Hi Rebecca…I am glad the vertigo stopped and hopefully it has subsided for now. I am up late tonight, cant sleeep, lot of stress at work and the drive to and from causes much anxiety. And I know what you mean about waking in the morning. Every morning I wake with a headache, some really bad, some bearable. But I sit up gingerly and pray I will at least be “not too dizzy or off balance” today. I have yet another appt with my neuro on the 18th I think I am ready to try another med, But since I’ve tried and failed four so far I’ll just have to see what she recommends. I do know that over the weekend I overindulged, we ate at Ruby Tuesdays with one of my granddaughters and the next mornng I paid for it with one of the worst dizzy migraines I have had in a long time. I knew better but couldn’t help myself. There has to be some enjoyment, right?! But I guess not at my heath’s expense. Well I hope tomorrow is better for you. This certainly is a frustrating and debilitating disease for us all. Keep up the good fight and take care,

Karen

HI Rebecca - So sorry to hear this. It sounds really horrible. I have yet to have a really bad spinning spell that lasts for more than a minute or 2 but unfortunately am holding my breath on that!

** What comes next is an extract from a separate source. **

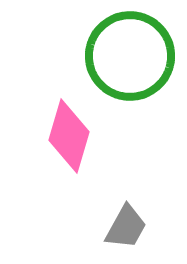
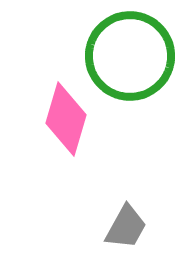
pink diamond: moved 3 px left, 17 px up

I hope the worst is over now for you and you are feeling better. Do you have to stay off the depakote now? What does your neuro think is the next step.

Hang in there - I know how crazy hard this is especially with little children. I have 2 and know full well the panicky feelings about not being able to take care of them, feeling guilty etc. I hope you are able to get some rest and are recuperating.